Fitch Ratings-Dubai: There is a visible push for ESG sukuk in the UAE as COP28 approaches, says Fitch Ratings in a new dashboard. Fitch expects outstanding ESG sukuk in the UAE to reach 17.5%–20% of total sukuk issuance in the medium term. The government is seeking to achieve its sustainability targets, declaring 2023 as the Year of Sustainability, and aims to achieve net zero emissions by 2050. However, ESG sukuk are not isolated from macro volatilities and must also fulfil the sharia-compliance requirements.

“ESG sukuk in the UAE has increased over the past few years, making up over 12% of total outstanding sukuk in 3Q23, marking a period of prominent growth”, said Bashar Al-Natoor, Global Head of Islamic Finance at Fitch. “Sizeable funding is needed to meet the UAE’s energy transition targets, part of which can be met through ESG sukuk, and sovereign ESG sukuk could give an additional boost.”
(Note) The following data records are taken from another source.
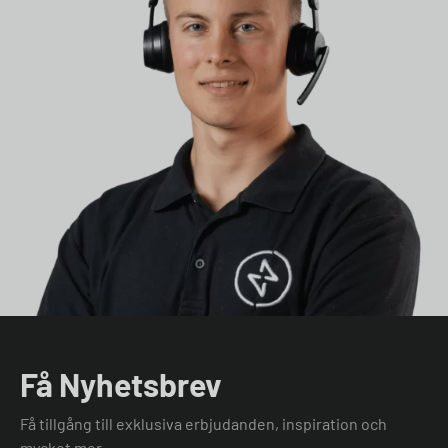
Få Nyhetsbrev
Få tillgång till exklusiva erbjudanden, inspiration och
mycket mer.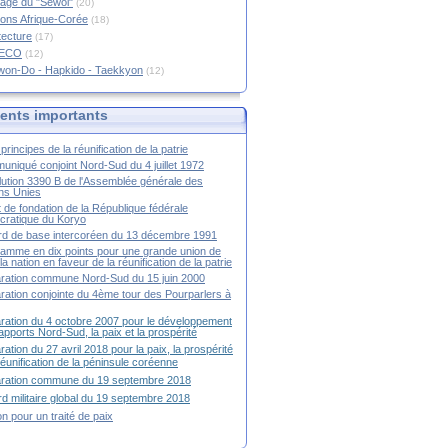
age du "Sewol"
(20)
ions Afrique-Corée
(18)
tecture
(17)
RECO
(12)
won-Do - Hapkido - Taekkyon
(12)
nts importants
principes de la réunification de la patrie
niqué conjoint Nord-Sud du 4 juillet 1972
ution 3390 B de l'Assemblée générale des
ns Unies
t de fondation de la République fédérale
ratique du Koryo
d de base intercoréen du 13 décembre 1991
amme en dix points pour une grande union de
la nation en faveur de la réunification de la patrie
ration commune Nord-Sud du 15 juin 2000
ration conjointe du 4ème tour des Pourparlers à
ration du 4 octobre 2007 pour le développement
apports Nord-Sud, la paix et la prospérité
ration du 27 avril 2018 pour la paix, la prospérité
 réunification de la péninsule coréenne
aration commune du 19 septembre 2018
d militaire global du 19 septembre 2018
ion pour un traité de paix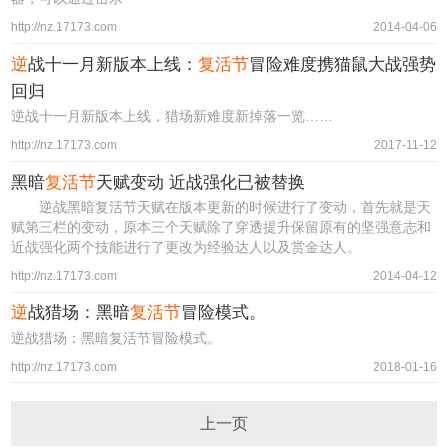
http://nz.17173.com
2014-04-06
逆
战十一月新版本上线：
复活节
冒险难度携猫鼠大战强势
回归
逆战十一月新版本上线，猎场新难度新掉落一览……
http://nz.17173.com
2017-11-12
黑暗
复活节
天赋变动 近战强化已被替换
逆战黑暗复活节天赋在版本更新的时候进行了变动，首先就是天
赋第三栏的变动，原本三个天赋除了穿透提升保留原有的坚强意志和
近战强化两个技能进行了更改为经验达人以及赏金达人。
http://nz.17173.com
2014-04-12
逆
战猎场：黑暗
复活节
冒险模式。
逆战猎场：黑暗复活节冒险模式。
http://nz.17173.com
2018-01-16
上一页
Outstanding ESG sukuk in the UAE expanded by 41% qoq to reach USD6.4 billion at end-3Q23 (all currencies), driven by banks and corporates. In 3Q23, about 80.6% of ESG sukuk issuance across all countries came from the UAE (USD1.8 billion; up 85% qoq). The sukuk format accounted for a significant share of the hard-currency ESG debt mix in the UAE (45%) and the GCC (44%), with the remainder in bond format.

The UAE holds 19.2% of the global outstanding ESG sukuk market (2Q23: 14.9%), and the largest share of ESG sukuk in the GCC (3Q23: 52%), followed by Saudi Arabia (40.6%). Islamic banking in the UAE has over a 28% market share, with UAE institutions also being key sukuk issuers, arrangers, and investors. Whilst there are no sovereign ESG sukuk, this could change.

Fitch rates more than 91% of all ESG hard-currency sukuk, all of which is investment-grade.